People invest hundreds and thousands of dollars in water filtration systems to remove all the toxins in our modern water supply, but according to a new study, an ancient fermented beverage may do a better job.
If you’ve ever brewed kombucha tea, you’re aware of the big jelly-fish-textured creature that floats on top. It’s called a SCOBY (symbiotic culture of bacteria and yeast). A new one forms each time you pour in a new batch of sweet tea (in my case about once a week).
Brewers may give these away, sell them, or in my case compost them when we get a surplus. But it turns out they are valuable not just for fermenting tea, but for purifying our drinking water!

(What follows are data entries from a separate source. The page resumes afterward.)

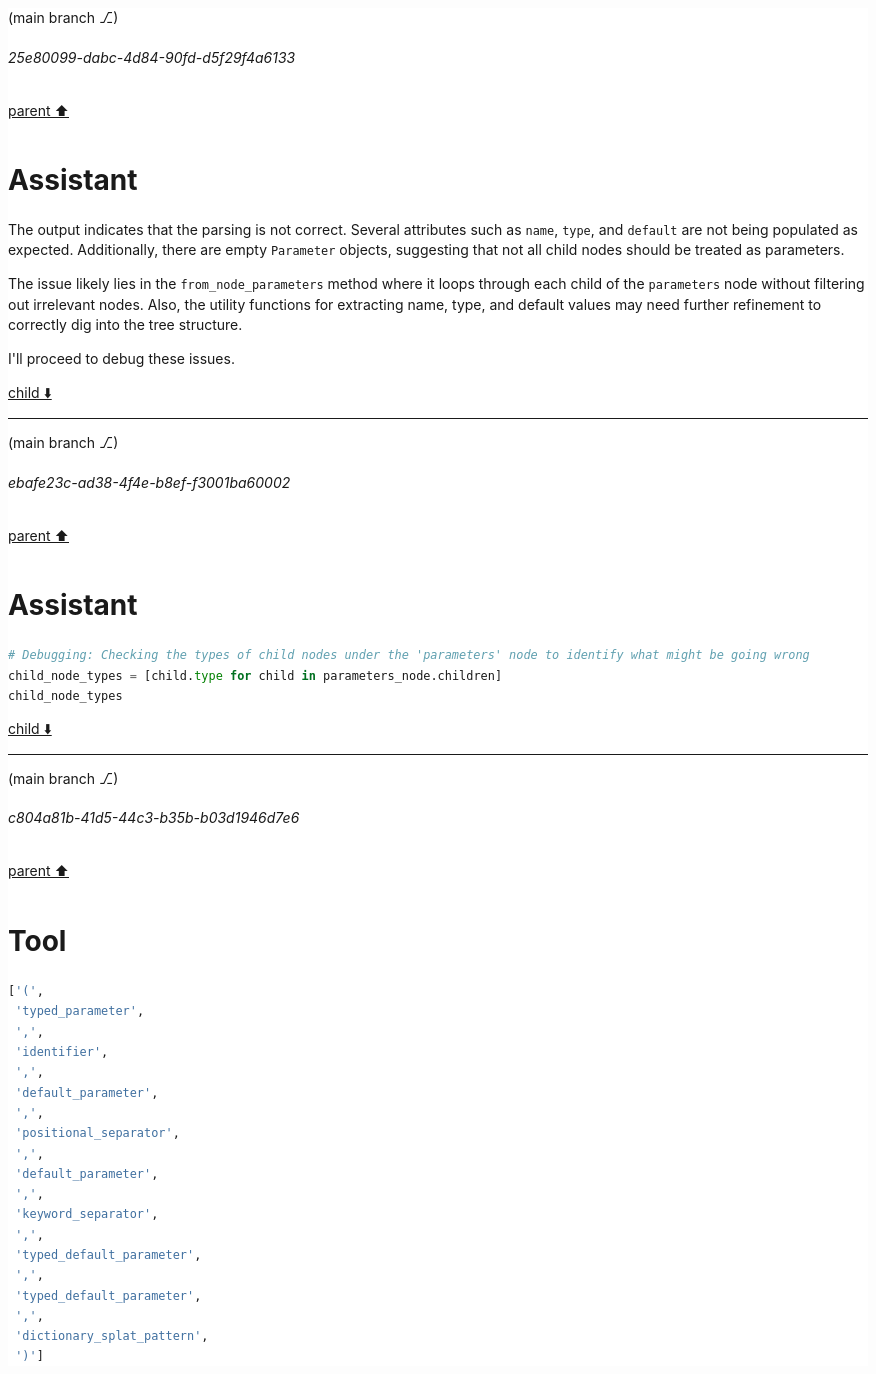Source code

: 
(main branch ⎇)
###### 25e80099-dabc-4d84-90fd-d5f29f4a6133
[parent ⬆️](#bfd9d544-7c73-4822-a8c6-3483cdf6dc00)
# Assistant

The output indicates that the parsing is not correct. Several attributes such as `name`, `type`, and `default` are not being populated as expected. Additionally, there are empty `Parameter` objects, suggesting that not all child nodes should be treated as parameters.

The issue likely lies in the `from_node_parameters` method where it loops through each child of the `parameters` node without filtering out irrelevant nodes. Also, the utility functions for extracting name, type, and default values may need further refinement to correctly dig into the tree structure.

I'll proceed to debug these issues.

[child ⬇️](#ebafe23c-ad38-4f4e-b8ef-f3001ba60002)

---

(main branch ⎇)
###### ebafe23c-ad38-4f4e-b8ef-f3001ba60002
[parent ⬆️](#25e80099-dabc-4d84-90fd-d5f29f4a6133)
# Assistant

```python
# Debugging: Checking the types of child nodes under the 'parameters' node to identify what might be going wrong
child_node_types = [child.type for child in parameters_node.children]
child_node_types
```

[child ⬇️](#c804a81b-41d5-44c3-b35b-b03d1946d7e6)

---

(main branch ⎇)
###### c804a81b-41d5-44c3-b35b-b03d1946d7e6
[parent ⬆️](#ebafe23c-ad38-4f4e-b8ef-f3001ba60002)
# Tool

```python
['(',
 'typed_parameter',
 ',',
 'identifier',
 ',',
 'default_parameter',
 ',',
 'positional_separator',
 ',',
 'default_parameter',
 ',',
 'keyword_separator',
 ',',
 'typed_default_parameter',
 ',',
 'typed_default_parameter',
 ',',
 'dictionary_splat_pattern',
 ')']
```
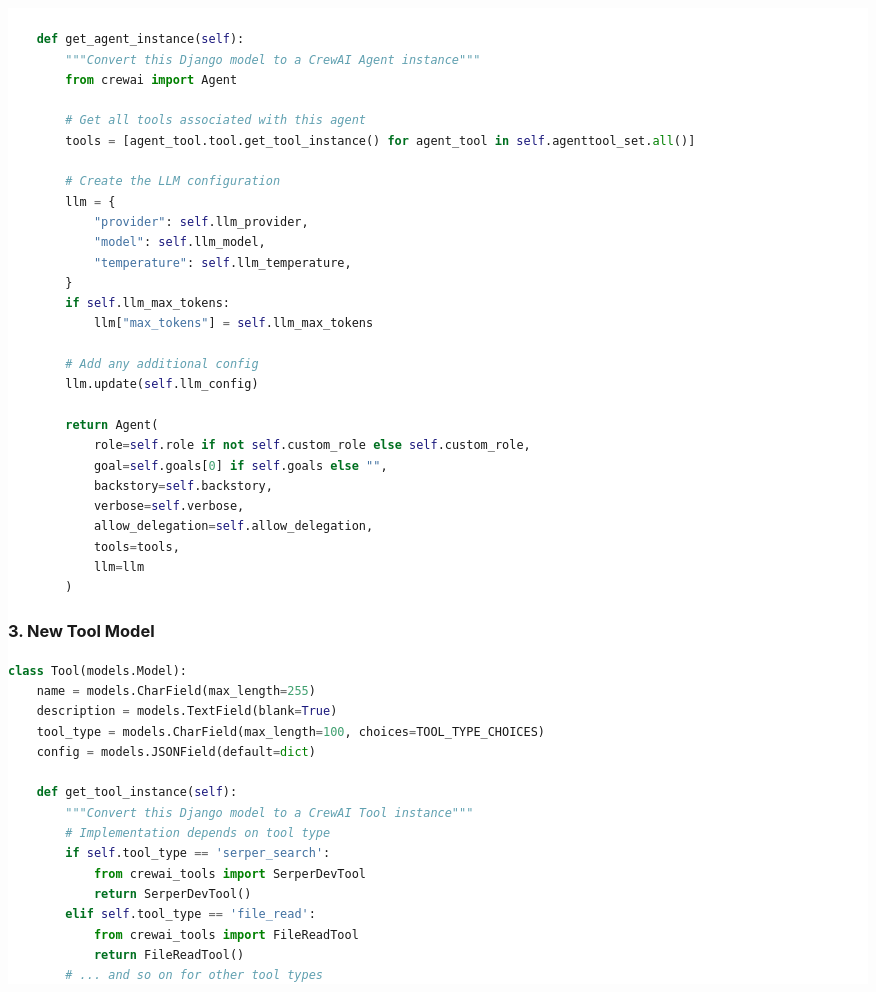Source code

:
 ```python
    
    def get_agent_instance(self):
        """Convert this Django model to a CrewAI Agent instance"""
        from crewai import Agent
        
        # Get all tools associated with this agent
        tools = [agent_tool.tool.get_tool_instance() for agent_tool in self.agenttool_set.all()]
        
        # Create the LLM configuration
        llm = {
            "provider": self.llm_provider,
            "model": self.llm_model,
            "temperature": self.llm_temperature,
        }
        if self.llm_max_tokens:
            llm["max_tokens"] = self.llm_max_tokens
        
        # Add any additional config
        llm.update(self.llm_config)
        
        return Agent(
            role=self.role if not self.custom_role else self.custom_role,
            goal=self.goals[0] if self.goals else "",
            backstory=self.backstory,
            verbose=self.verbose,
            allow_delegation=self.allow_delegation,
            tools=tools,
            llm=llm
        )
```

### 3. New Tool Model

```python
class Tool(models.Model):
    name = models.CharField(max_length=255)
    description = models.TextField(blank=True)
    tool_type = models.CharField(max_length=100, choices=TOOL_TYPE_CHOICES)
    config = models.JSONField(default=dict)
    
    def get_tool_instance(self):
        """Convert this Django model to a CrewAI Tool instance"""
        # Implementation depends on tool type
        if self.tool_type == 'serper_search':
            from crewai_tools import SerperDevTool
            return SerperDevTool()
        elif self.tool_type == 'file_read':
            from crewai_tools import FileReadTool
            return FileReadTool()
        # ... and so on for other tool types
```
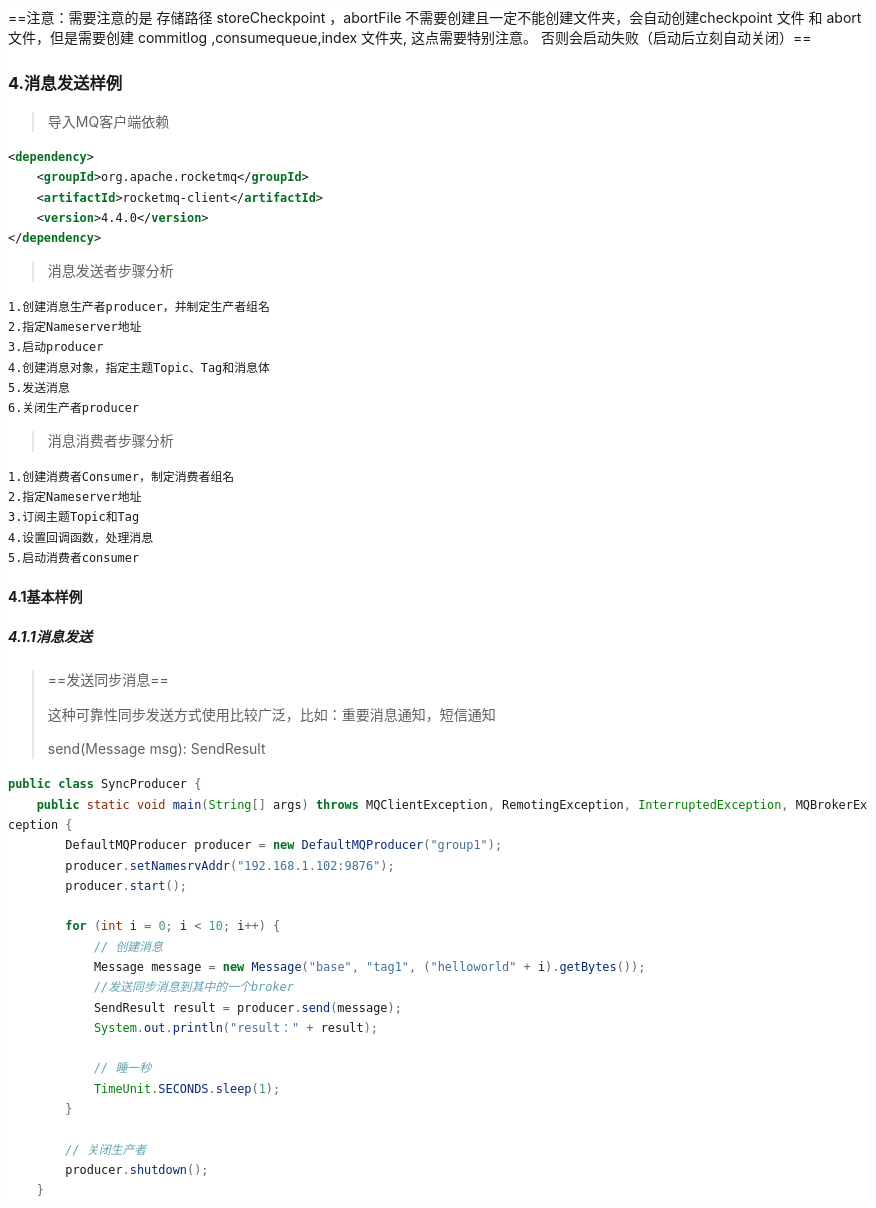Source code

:    ==注意：需要注意的是 存储路径 storeCheckpoint ，abortFile 不需要创建且一定不能创建文件夹，会自动创建checkpoint 文件 和 abort 文件，但是需要创建 commitlog ,consumequeue,index 文件夹, 这点需要特别注意。    否则会启动失败（启动后立刻自动关闭）==

### 4.消息发送样例

> 导入MQ客户端依赖

```xml
<dependency>
    <groupId>org.apache.rocketmq</groupId>
    <artifactId>rocketmq-client</artifactId>
    <version>4.4.0</version>
</dependency>
```

> 消息发送者步骤分析

```tex
1.创建消息生产者producer，并制定生产者组名
2.指定Nameserver地址
3.启动producer
4.创建消息对象，指定主题Topic、Tag和消息体
5.发送消息
6.关闭生产者producer
```

> 消息消费者步骤分析

```tex
1.创建消费者Consumer，制定消费者组名
2.指定Nameserver地址
3.订阅主题Topic和Tag
4.设置回调函数，处理消息
5.启动消费者consumer
```

#### 4.1基本样例

##### 4.1.1消息发送

> ==发送同步消息==
>
> 这种可靠性同步发送方式使用比较广泛，比如：重要消息通知，短信通知
>
> send(Message msg): SendResult

```java
public class SyncProducer {
    public static void main(String[] args) throws MQClientException, RemotingException, InterruptedException, MQBrokerException {
        DefaultMQProducer producer = new DefaultMQProducer("group1");
        producer.setNamesrvAddr("192.168.1.102:9876");
        producer.start();

        for (int i = 0; i < 10; i++) {
            // 创建消息
            Message message = new Message("base", "tag1", ("helloworld" + i).getBytes());
            //发送同步消息到其中的一个broker
            SendResult result = producer.send(message);
            System.out.println("result：" + result);

            // 睡一秒
            TimeUnit.SECONDS.sleep(1);
        }

        // 关闭生产者
        producer.shutdown();
    }
```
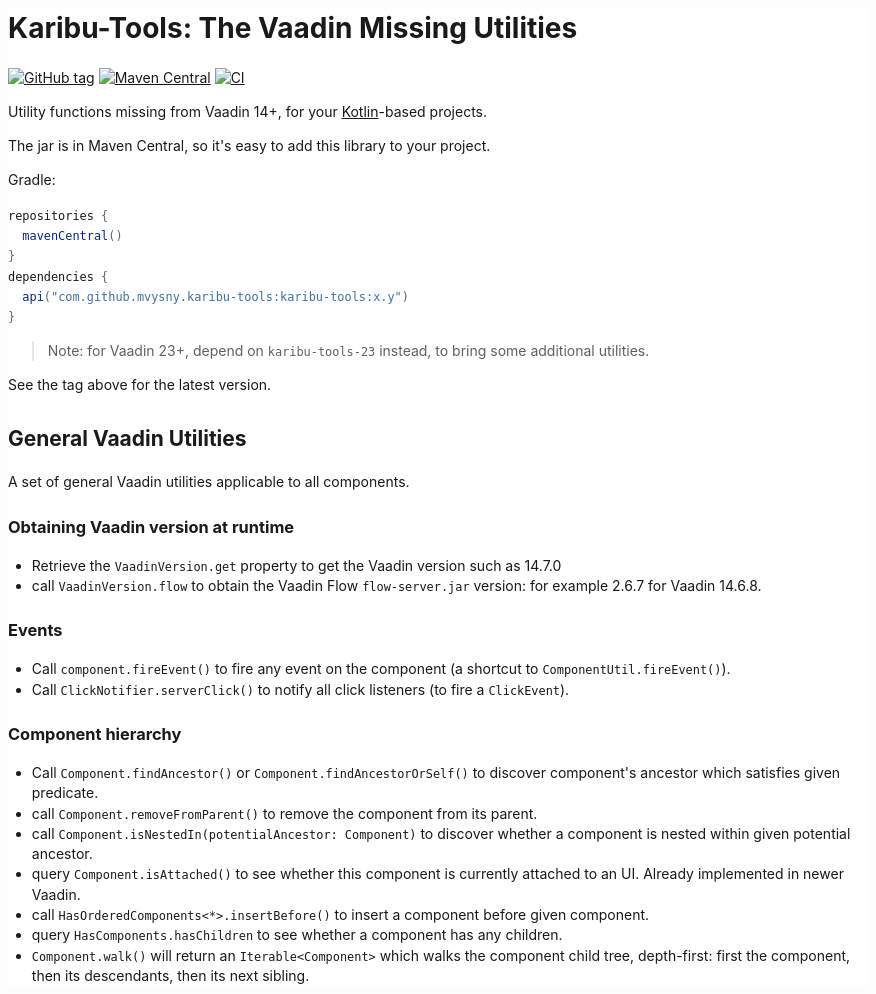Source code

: # Karibu-Tools: The Vaadin Missing Utilities

[![GitHub tag](https://img.shields.io/github/tag/mvysny/karibu-tools.svg)](https://github.com/mvysny/karibu-tools/tags)
[![Maven Central](https://maven-badges.herokuapp.com/maven-central/com.github.mvysny.karibu-tools/karibu-tools/badge.svg)](https://maven-badges.herokuapp.com/maven-central/com.github.mvysny.karibu-tools/karibu-tools)
[![CI](https://github.com/mvysny/karibu-tools/actions/workflows/gradle.yml/badge.svg)](https://github.com/mvysny/karibu-tools/actions/workflows/gradle.yml)

Utility functions missing from Vaadin 14+, for your [Kotlin](https://kotlinlang.org/)-based projects.

The jar is in Maven Central, so it's easy to add this library to your project.

Gradle:
```groovy
repositories {
  mavenCentral()
}
dependencies {
  api("com.github.mvysny.karibu-tools:karibu-tools:x.y")
}
```

> Note: for Vaadin 23+, depend on `karibu-tools-23` instead, to bring some additional utilities.

See the tag above for the latest version.

## General Vaadin Utilities

A set of general Vaadin utilities applicable to all components.

### Obtaining Vaadin version at runtime

* Retrieve the `VaadinVersion.get` property to get the Vaadin version such as 14.7.0
* call `VaadinVersion.flow` to obtain the Vaadin Flow `flow-server.jar` version: for example 2.6.7 for Vaadin 14.6.8.

### Events

* Call `component.fireEvent()` to fire any event on the component (a shortcut to `ComponentUtil.fireEvent()`).
* Call `ClickNotifier.serverClick()` to notify all click listeners (to fire a `ClickEvent`).

### Component hierarchy

* Call `Component.findAncestor()` or `Component.findAncestorOrSelf()` to discover component's
  ancestor which satisfies given predicate.
* call `Component.removeFromParent()` to remove the component from its parent.
* call `Component.isNestedIn(potentialAncestor: Component)` to discover whether a component
  is nested within given potential ancestor.
* query `Component.isAttached()` to see whether this component is currently attached to an UI.
  Already implemented in newer Vaadin.
* call `HasOrderedComponents<*>.insertBefore()` to insert a component before given component.
* query `HasComponents.hasChildren` to see whether a component has any children.
* `Component.walk()` will return an `Iterable<Component>` which walks the component child tree,
  depth-first: first the component, then its descendants, then its next sibling.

The study, published by the American Chemical Society, finds that SCOBYs are up to 40% more effective at filtering pollutants than commercial water filters.
Unlike synthetic water filter membranes, the symbiotic culture of bacteria and yeast acts as a living filtration membrane.
The pores of polymer filters eventually become clogged, making them less efficient, thanks to the accumulation of clays, oils, minerals, and bacterial biofilms, the study says. Bacterial biofilms are especially difficult to remove once they adhere to the filter.
While the SCOBY membranes eventually become clogged as well, they take much longer to do so. That’s because the dominant bacteria in kombucha, Acetobacter, has been shown to reduce or even remove biofilms.
In addition to clogging more easily, polymer membranes are expensive and require lots of synthetic chemicals to produce.
“Living filtration membranes can overcome some of these problems by being inexpensive and sustainable to produce while still treating water effectively,” the authors of the study wrote.